Beginning at the line containing "X160496250Y-126258570D03*", print every line until the records end, keeping each exactly as it is.

### DATASET EXCERPTS
BEGIN

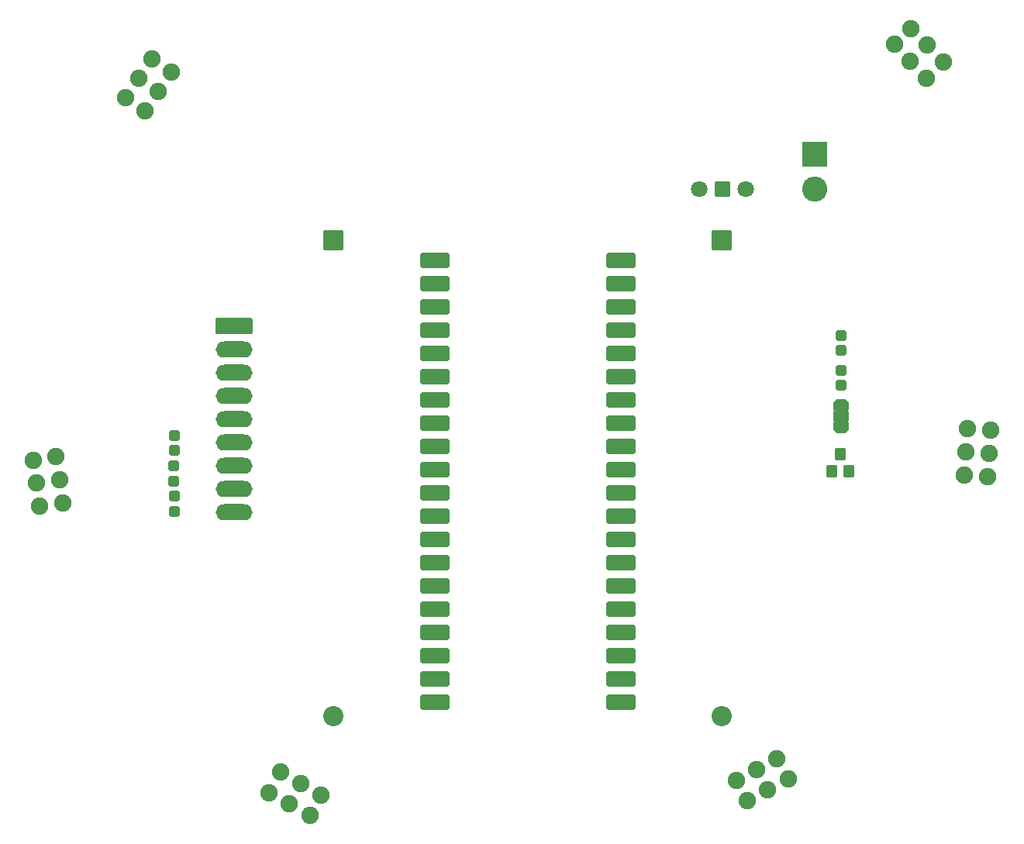
<source format=gbr>
%TF.GenerationSoftware,KiCad,Pcbnew,8.0.6*%
%TF.CreationDate,2024-10-30T16:41:28+09:00*%
%TF.ProjectId,badge24,62616467-6532-4342-9e6b-696361645f70,A*%
%TF.SameCoordinates,Original*%
%TF.FileFunction,Soldermask,Bot*%
%TF.FilePolarity,Negative*%
%FSLAX46Y46*%
G04 Gerber Fmt 4.6, Leading zero omitted, Abs format (unit mm)*
G04 Created by KiCad (PCBNEW 8.0.6) date 2024-10-30 16:41:28*
%MOMM*%
%LPD*%
G01*
G04 APERTURE LIST*
G04 Aperture macros list*
%AMRoundRect*
0 Rectangle with rounded corners*
0 $1 Rounding radius*
0 $2 $3 $4 $5 $6 $7 $8 $9 X,Y pos of 4 corners*
0 Add a 4 corners polygon primitive as box body*
4,1,4,$2,$3,$4,$5,$6,$7,$8,$9,$2,$3,0*
0 Add four circle primitives for the rounded corners*
1,1,$1+$1,$2,$3*
1,1,$1+$1,$4,$5*
1,1,$1+$1,$6,$7*
1,1,$1+$1,$8,$9*
0 Add four rect primitives between the rounded corners*
20,1,$1+$1,$2,$3,$4,$5,0*
20,1,$1+$1,$4,$5,$6,$7,0*
20,1,$1+$1,$6,$7,$8,$9,0*
20,1,$1+$1,$8,$9,$2,$3,0*%
%AMHorizOval*
0 Thick line with rounded ends*
0 $1 width*
0 $2 $3 position (X,Y) of the first rounded end (center of the circle)*
0 $4 $5 position (X,Y) of the second rounded end (center of the circle)*
0 Add line between two ends*
20,1,$1,$2,$3,$4,$5,0*
0 Add two circle primitives to create the rounded ends*
1,1,$1,$2,$3*
1,1,$1,$4,$5*%
%AMFreePoly0*
4,1,38,0.609719,0.832196,0.646627,0.781396,0.651600,0.750000,0.651600,-0.750000,0.632196,-0.809719,0.581396,-0.846627,0.550000,-0.851600,0.000000,-0.851600,-0.015662,-0.846511,-0.071157,-0.846511,-0.099781,-0.842395,-0.236332,-0.802300,-0.262637,-0.790287,-0.382359,-0.713346,-0.404214,-0.694409,-0.497411,-0.586854,-0.513046,-0.562526,-0.572165,-0.433072,-0.580312,-0.405326,-0.600566,-0.264460,
-0.601600,-0.250000,-0.601600,0.250000,-0.600566,0.264460,-0.580312,0.405326,-0.572165,0.433072,-0.513046,0.562526,-0.497411,0.586854,-0.404214,0.694409,-0.382359,0.713346,-0.262637,0.790287,-0.236332,0.802300,-0.099781,0.842395,-0.071157,0.846511,-0.031556,0.846511,-0.031396,0.846627,0.000000,0.851600,0.550000,0.851600,0.609719,0.832196,0.609719,0.832196,$1*%
%AMFreePoly1*
4,1,38,0.015662,0.846511,0.071157,0.846511,0.099781,0.842395,0.236332,0.802300,0.262637,0.790287,0.382359,0.713346,0.404214,0.694409,0.497411,0.586854,0.513046,0.562526,0.572165,0.433072,0.580312,0.405326,0.600566,0.264460,0.601600,0.250000,0.601600,-0.250000,0.600566,-0.264460,0.580312,-0.405326,0.572165,-0.433072,0.513046,-0.562526,0.497411,-0.586854,0.404214,-0.694409,
0.382359,-0.713346,0.262637,-0.790287,0.236332,-0.802300,0.099781,-0.842395,0.071157,-0.846511,0.031556,-0.846511,0.031396,-0.846627,0.000000,-0.851600,-0.550000,-0.851600,-0.609719,-0.832196,-0.646627,-0.781396,-0.651600,-0.750000,-0.651600,0.750000,-0.632196,0.809719,-0.581396,0.846627,-0.550000,0.851600,0.000000,0.851600,0.015662,0.846511,0.015662,0.846511,$1*%
G04 Aperture macros list end*
%ADD10HorizOval,1.903200X0.000000X0.000000X0.000000X0.000000X0*%
%ADD11HorizOval,1.903200X0.000000X0.000000X0.000000X0.000000X0*%
%ADD12HorizOval,1.903200X0.000000X0.000000X0.000000X0.000000X0*%
%ADD13HorizOval,1.903200X0.000000X0.000000X0.000000X0.000000X0*%
%ADD14HorizOval,1.903200X0.000000X0.000000X0.000000X0.000000X0*%
%ADD15HorizOval,1.903200X0.000000X0.000000X0.000000X0.000000X0*%
%ADD16RoundRect,0.288300X-0.313300X0.288300X-0.313300X-0.288300X0.313300X-0.288300X0.313300X0.288300X0*%
%ADD17RoundRect,0.101600X-1.905000X-0.787400X1.905000X-0.787400X1.905000X0.787400X-1.905000X0.787400X0*%
%ADD18O,4.013200X1.778000*%
%ADD19RoundRect,0.101600X-1.000000X1.000000X-1.000000X-1.000000X1.000000X-1.000000X1.000000X1.000000X0*%
%ADD20C,2.203200*%
%ADD21RoundRect,0.288300X0.313300X-0.288300X0.313300X0.288300X-0.313300X0.288300X-0.313300X-0.288300X0*%
%ADD22RoundRect,0.101600X-1.270000X-1.270000X1.270000X-1.270000X1.270000X1.270000X-1.270000X1.270000X0*%
%ADD23O,2.743200X2.743200*%
%ADD24RoundRect,0.101600X-0.457200X0.584200X-0.457200X-0.584200X0.457200X-0.584200X0.457200X0.584200X0*%
%ADD25RoundRect,0.101600X-0.750000X-0.750000X0.750000X-0.750000X0.750000X0.750000X-0.750000X0.750000X0*%
%ADD26C,1.803200*%
%ADD27FreePoly0,90.000000*%
%ADD28RoundRect,0.101600X-0.750000X0.500000X-0.750000X-0.500000X0.750000X-0.500000X0.750000X0.500000X0*%
%ADD29FreePoly1,90.000000*%
%ADD30RoundRect,0.284483X-1.341117X-0.553717X1.341117X-0.553717X1.341117X0.553717X-1.341117X0.553717X0*%
G04 APERTURE END LIST*
D10*
%TO.C,J1*%
X109274590Y-58598420D03*
X111380345Y-60018770D03*
X107854240Y-60704175D03*
X109959996Y-62124525D03*
X106433890Y-62809931D03*
X108539645Y-64230281D03*
%TD*%
D11*
%TO.C,J6*%
X195730960Y-58872730D03*
X193903837Y-60637162D03*
X193966528Y-57045607D03*
X192139405Y-58810040D03*
X192202095Y-55218484D03*
X190374972Y-56982916D03*
%TD*%
D12*
%TO.C,J5*%
X200587220Y-104218790D03*
X198053407Y-104041609D03*
X200764401Y-101684977D03*
X198230589Y-101507797D03*
X200941583Y-99151165D03*
X198407770Y-98973983D03*
%TD*%
D13*
%TO.C,J2*%
X96324750Y-102384890D03*
X98840031Y-102031390D03*
X96678250Y-104900171D03*
X99193530Y-104546670D03*
X97031749Y-107415452D03*
X99547030Y-107061952D03*
%TD*%
D14*
%TO.C,J4*%
X174293270Y-139601920D03*
X173100812Y-137359233D03*
X176535957Y-138409462D03*
X175343498Y-136166776D03*
X178778644Y-137217004D03*
X177586186Y-134974318D03*
%TD*%
D15*
%TO.C,J3*%
X122098130Y-138717100D03*
X123329546Y-136495566D03*
X124319664Y-139948516D03*
X125551080Y-137726982D03*
X126541198Y-141179933D03*
X127772615Y-138958399D03*
%TD*%
D16*
%TO.C,R5*%
X111726250Y-107988570D03*
X111726250Y-106338570D03*
%TD*%
D17*
%TO.C,J7*%
X118319050Y-87805970D03*
D18*
X118319050Y-90345970D03*
X118319050Y-92885970D03*
X118319050Y-95425970D03*
X118319050Y-97965970D03*
X118319050Y-100505970D03*
X118319050Y-103045970D03*
X118319050Y-105585970D03*
X118319050Y-108125970D03*
%TD*%
D19*
%TO.C,BT1*%
X129086250Y-78343570D03*
D20*
X129086250Y-130333570D03*
%TD*%
D21*
%TO.C,R2*%
X184586250Y-92593570D03*
X184586250Y-94243570D03*
%TD*%
D22*
%TO.C,J99*%
X181736250Y-68949570D03*
D23*
X181736250Y-72759570D03*
%TD*%
D19*
%TO.C,BT2*%
X171534600Y-78358710D03*
D20*
X171534600Y-130348710D03*
%TD*%
D21*
%TO.C,R3*%
X111736250Y-99693570D03*
X111736250Y-101343570D03*
%TD*%
D24*
%TO.C,T1*%
X185433890Y-103598200D03*
X183533890Y-103598200D03*
X184483890Y-101723200D03*
%TD*%
D25*
%TO.C,S1*%
X171608250Y-72769170D03*
D26*
X169068250Y-72769170D03*
X174148250Y-72769170D03*
%TD*%
D16*
%TO.C,R1*%
X184586250Y-90418570D03*
X184586250Y-88768570D03*
%TD*%
D27*
%TO.C,JP1*%
X184586250Y-98893570D03*
D28*
X184586250Y-97593570D03*
D29*
X184586250Y-96293570D03*
%TD*%
D21*
%TO.C,R4*%
X111711250Y-103043570D03*
X111711250Y-104693570D03*
%TD*%
D30*
%TO.C,M1*%
X140176250Y-128798570D03*
X140176250Y-126258570D03*
X140176250Y-123718570D03*
X140176250Y-121178570D03*
X140176250Y-118638570D03*
X140176250Y-116098570D03*
X140176250Y-113558570D03*
X140176250Y-111018570D03*
X140176250Y-108478570D03*
X140176250Y-105938570D03*
X140176250Y-103398570D03*
X140176250Y-100858570D03*
X140176250Y-98318570D03*
X140176250Y-95778570D03*
X140176250Y-93238570D03*
X140176250Y-90698570D03*
X140176250Y-88158570D03*
X140176250Y-85618570D03*
X140176250Y-83078570D03*
X140176250Y-80538570D03*
X160496250Y-80538570D03*
X160496250Y-83078570D03*
X160496250Y-85618570D03*
X160496250Y-88158570D03*
X160496250Y-90698570D03*
X160496250Y-93238570D03*
X160496250Y-95778570D03*
X160496250Y-98318570D03*
X160496250Y-100858570D03*
X160496250Y-103398570D03*
X160496250Y-105938570D03*
X160496250Y-108478570D03*
X160496250Y-111018570D03*
X160496250Y-113558570D03*
X160496250Y-116098570D03*
X160496250Y-118638570D03*
X160496250Y-121178570D03*
X160496250Y-123718570D03*
X160496250Y-126258570D03*
X160496250Y-128798570D03*
%TD*%
M02*

</source>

END

### EXERCISE ANSWER
X160496250Y-126258570D03*
X160496250Y-128798570D03*
%TD*%
M02*

</source>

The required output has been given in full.